- **EL PROBLEMA**: Escribe la continuación del relato sobre el abuelo Pedro Nel, empezando justo después de la última línea que aparece.

- **TEXTO EXTRAÍDO**:
#####
La historia de mi vida está signada por el nombre de Pedro Nel Uribe Gómez, no sólo porque mi existencia se pierde en sus raíces genéticas, sino también porque mi trasunto vital de soñador y poeta está nutrido por un imaginario de dioses, mitos y significaciones que él me legó desde la infancia.
Desde que tuve uso de razón la imagen de Pedro Nel era la de un hombre de avanzada edad, pero vital, que leía y compartía conmigo, con un inocultable orgullo de abuelo, los significados de un vetusto Larousse ilustrado. Un objeto mágico para mis ojos de niño que el abuelo me dejaba disfrutar, y con su natural virtud pedagógica me explicó que aquel era un diccionario enciclopédico. En ese maravilloso universo él no sólo encontraba las definiciones de palabras desconocidas que ampliarían su léxico, sino también las historias que en muchas ocasiones le oí compartir al abuelo con las personas que lo visitaban. Una de ellas era “Las lenguas de Esopo”:
Esopo fue un esclavo con deformidades físicas pero de una inteligencia superior que vivió en Grecia en el siglo V antes de Cristo.
Habiéndole ordenado su amo, Janto, en ocasión de tener que ofrecer un festín, que fuera al mercado y trajese lo mejor que encontrara en él, Esopo no compró más que lenguas y las hizo servir aderezadas de modos distintos. Severamente lo reprendió Janto ante sus invitados. Esopo se explicó de esta manera: “¿Pues qué cosa puede haber mejor que la lengua? Es el lazo de la vida civil, la clave de la ciencia, el órgano de la verdad y la razón; con su auxilio se construyen las ciudades, se las civiliza e instruye; con ella se persuade en las asambleas, y se cumple uno de los primeros deberes del hombre, que es el ineludible deber de alabar a los dioses”.
Janto entonces le dijo: “Pues bueno, Esopo, ofrécenos mañana lo peor que haya”.
Al día siguiente no hizo servir Esopo más que lenguas, explicándole a Janto y sus invitados: “La lengua es lo peor que existe porque es la madre de las discusiones, la nodriza de los pleitos, el origen de las divisiones y las guerras; lo es igualmente del error y, cosa peor aún, de la calumnia. Por ella se destruyen las ciudades, y, si alguna fiesta se le celebra a los dioses, es el órgano de la blasfemia y la impiedad”.
Pedro Nel fue cabeza de hogar de una familia de recursos limitados y nuestra madre, su hija, lo había acogido en nuestra casa, por lo cual yo compartía con él la misma habitación en unas camas gemelas. No olvido que al final de las jornadas cotidianas el abuelo Pedro Nel me hacia repetir los poemas que él sabía de memoria, entre ellos “El brindis del bohemio”, “La gran miseria humana” y “La abeja”.
Él empezaba con su voz monocorde, pausada, transida de sabiduría por los años y las muchas lecturas:
—Miniatura del bosque soberano.
Y yo repetía desde mi cama:
—Miniatura del bosque soberano.
Así una y otra vez hasta que me aprendía entero el poema:
Miniatura del bosque soberano,
consentida del vergel y el viento;
los campos cruzas en busca del sustento,
sin perder nunca el colmenar lejano.
#####
- **DATOS EXTRAÍDOS**:
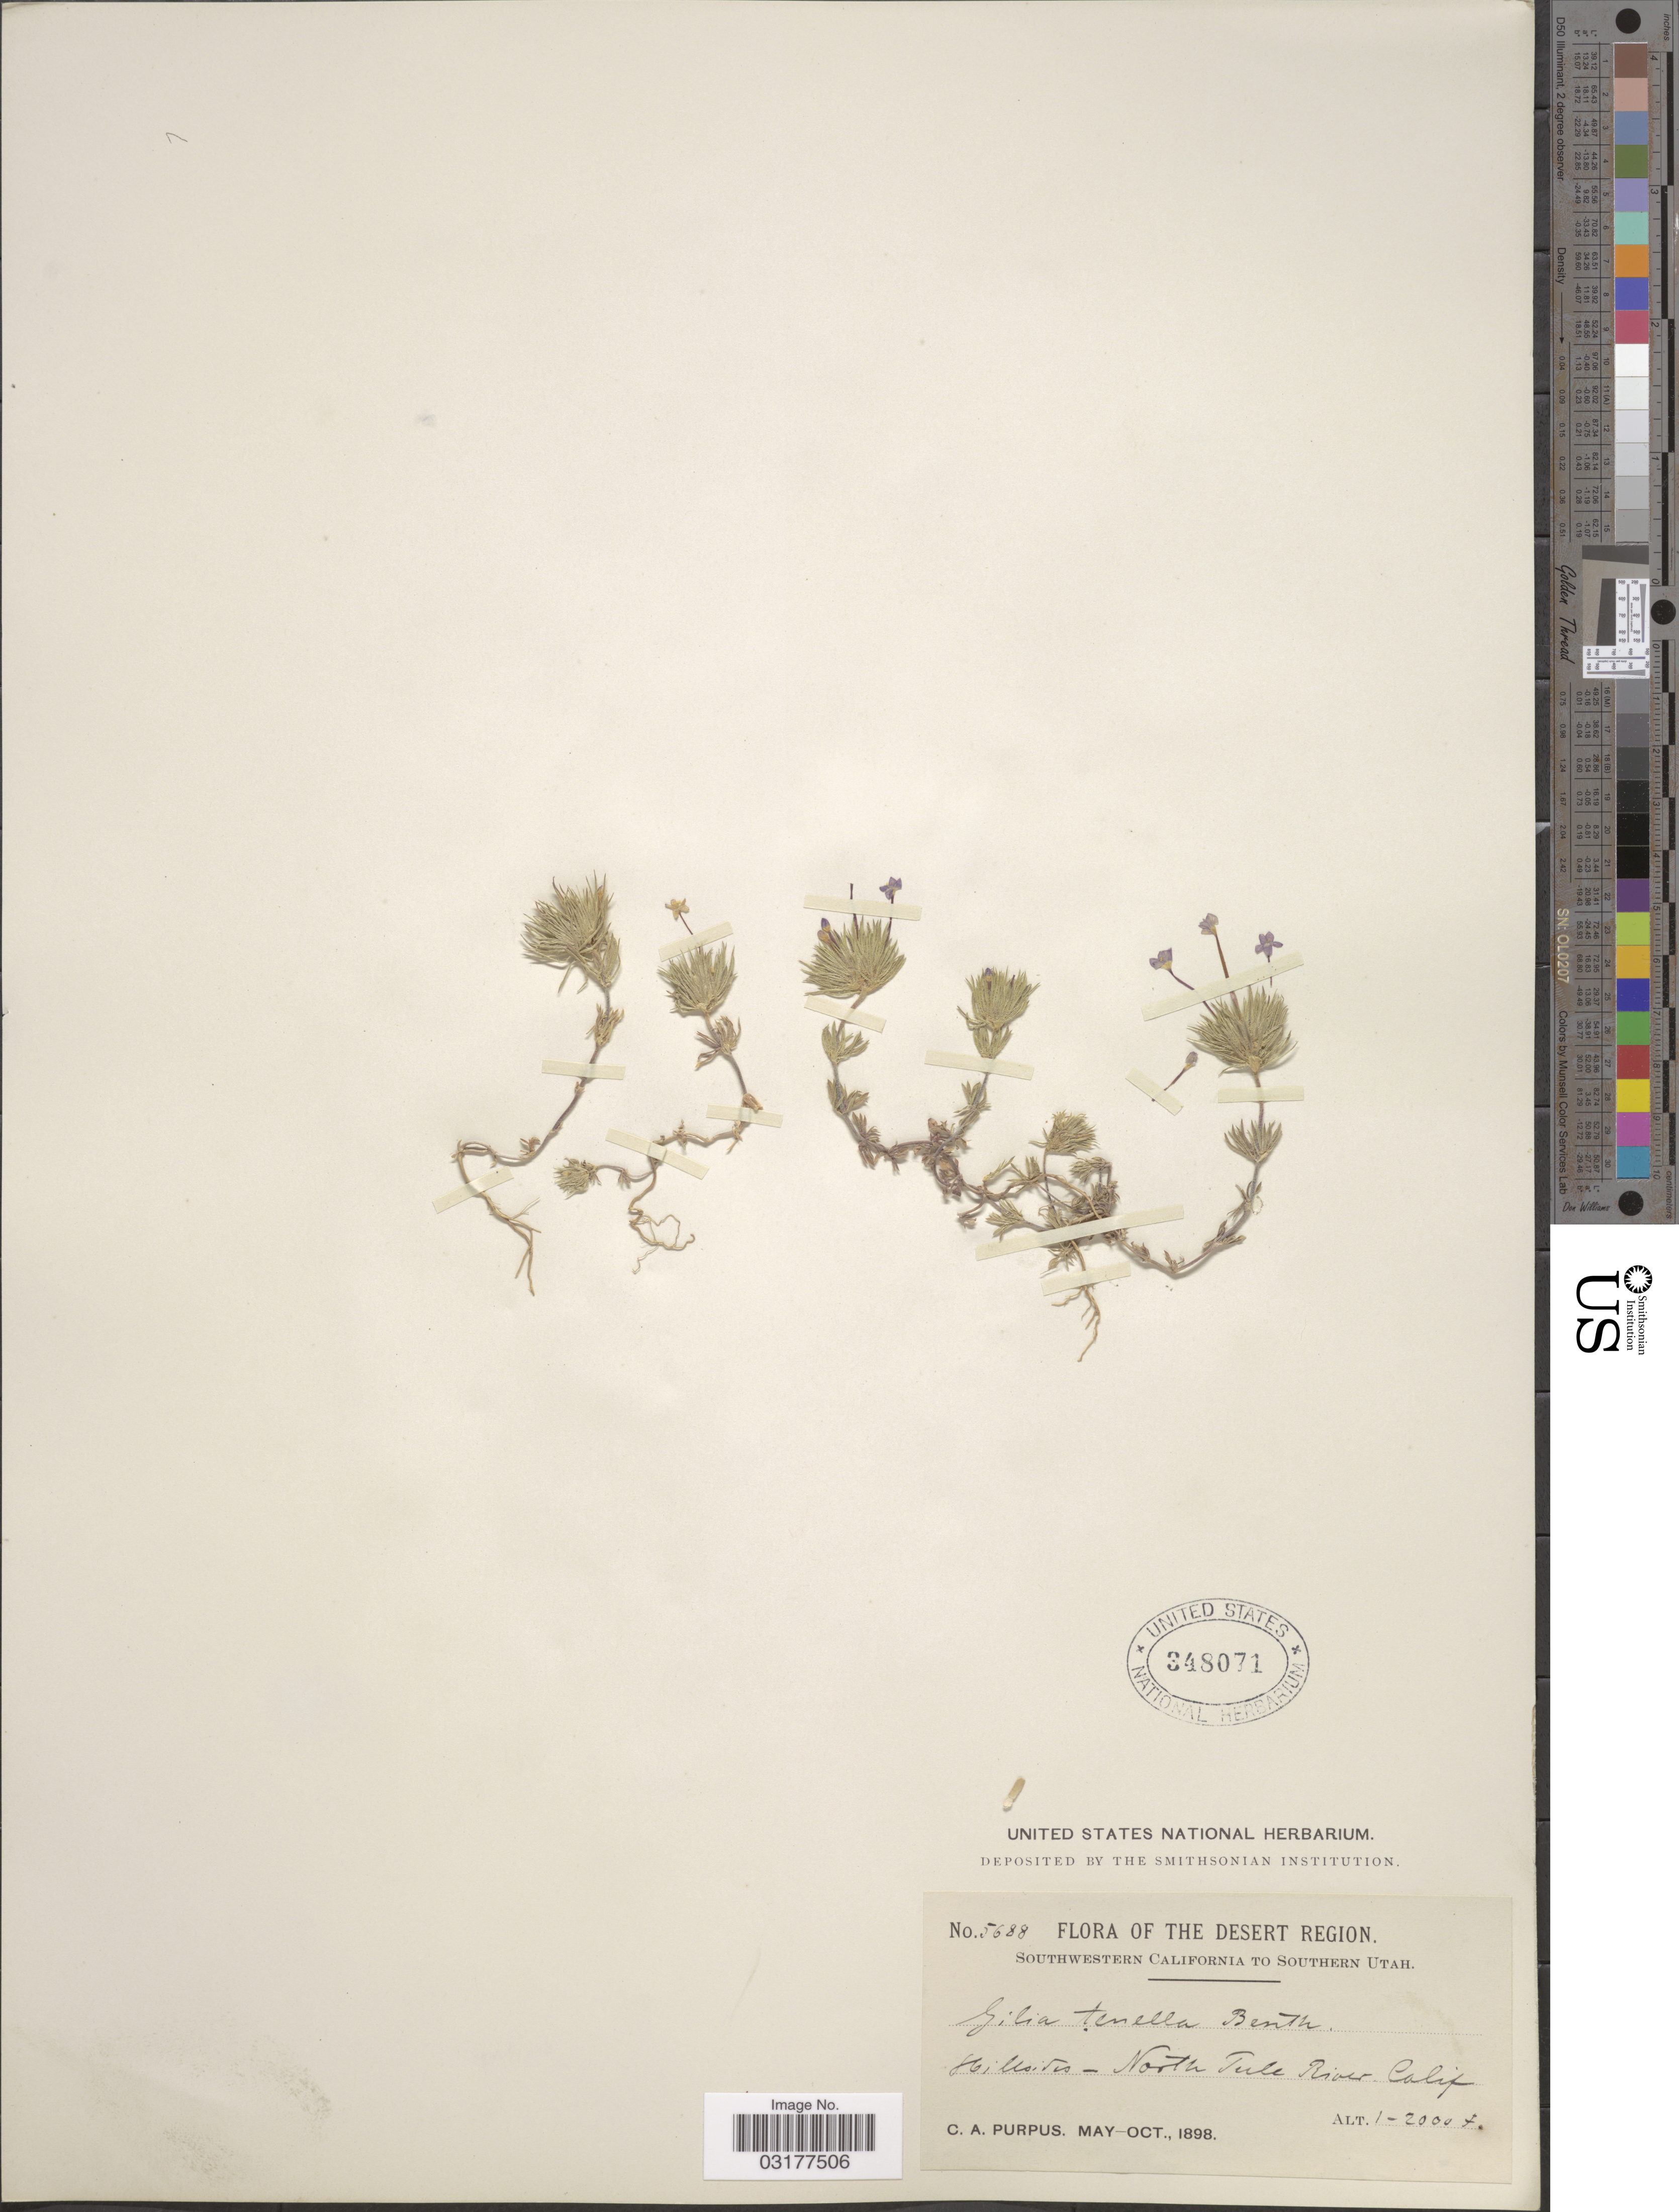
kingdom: Plantae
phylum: Tracheophyta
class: Magnoliopsida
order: Ericales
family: Polemoniaceae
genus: Leptosiphon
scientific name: Leptosiphon ciliatus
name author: (Benth.) Jeps.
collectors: C. A. Purpus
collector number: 5688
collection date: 1898-05/1898-10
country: United States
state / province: California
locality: Desert Region. Southwestern California. Hillsides - North Tule River. Calif.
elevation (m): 305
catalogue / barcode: US 348071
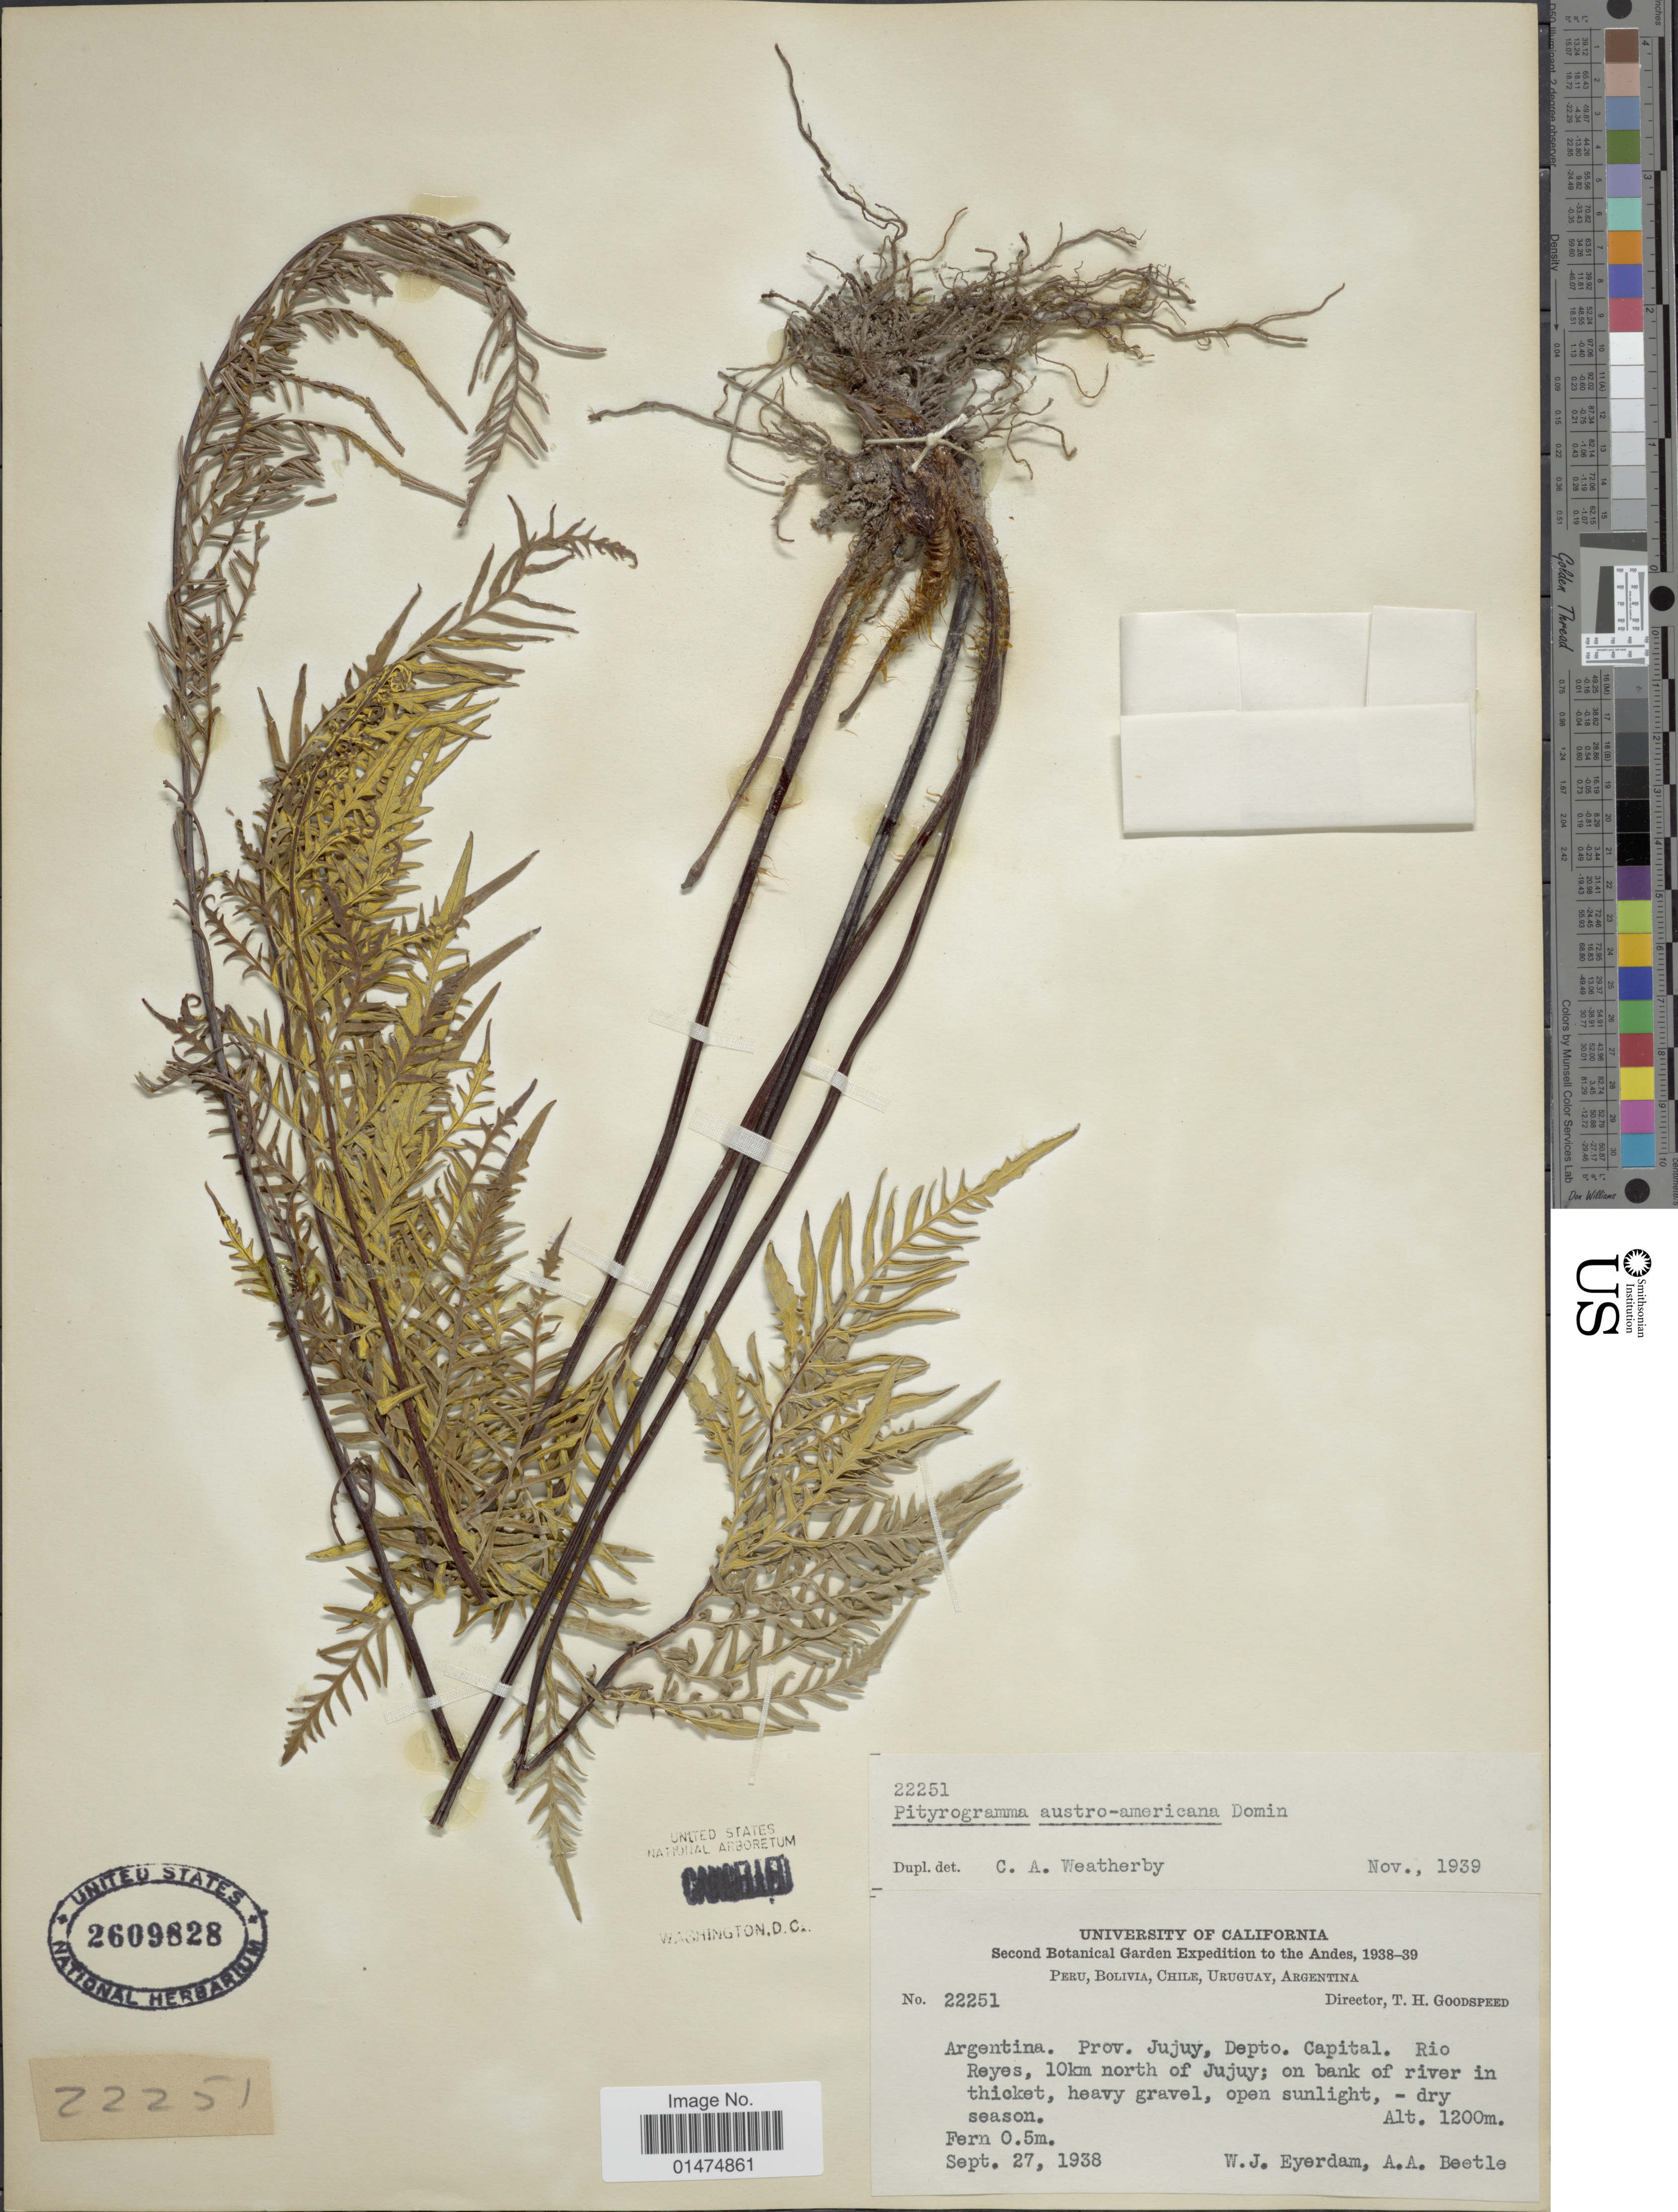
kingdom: Plantae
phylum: Tracheophyta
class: Polypodiopsida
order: Polypodiales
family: Pteridaceae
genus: Pityrogramma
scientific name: Pityrogramma calomelanos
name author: (L.) Link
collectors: W. J. Eyerdam & A. A. Beetle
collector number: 22251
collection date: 1938-09-27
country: Argentina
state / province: Jujuy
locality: Depto. Capital. Rio Reyes, 10 km north of Jujuy.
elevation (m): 1200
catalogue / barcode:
#####
- **RESPUESTA DEL EJERCICIO**:
De aquí a la cumbre, de la cumbre al llano,
siempre en ágil, continuo movimiento,
vas y tornas, como lo hace el pensamiento
en la colmena del cerebro humano.
Lo que sacas del cáliz de las flores
lo conduces a tu celda reducida,
y sigues sin descanso tus labores.
sin saber, ¡ay!, que en tu vaivén incierto
llevas la miel para la amarga vida.
¡Y el blanco cirio para el pobre muerto!
No fue extraño entonces que en la escuela el maestro de primero primaria me escogiera para declamar en el evento de clausura del curso.
Como el abuelo, mis tíos paternos y maternos fueron hombres y mujeres campesinos cuya trayectoria académica no había superado el cuarto de primaria elemental, pero forjados en una tradición formativa tan valiosa que convertía en una experiencia inolvidable oírles leer en voz alta las noticias de los diarios que llegaban a la finca de la abuela Inés Londoño. Había tal propiedad, dicción y capacidad de interpretación de los textos en esas lecturas colectivas que sólo eran comparables con las jornadas de Miguelito Paz, un indígena paez, gran contador de cuentos tradicionales, que nutrió nuestra imaginación en las noches de la vereda El Danubio bajo el resplandor de una lámpara de caperuza.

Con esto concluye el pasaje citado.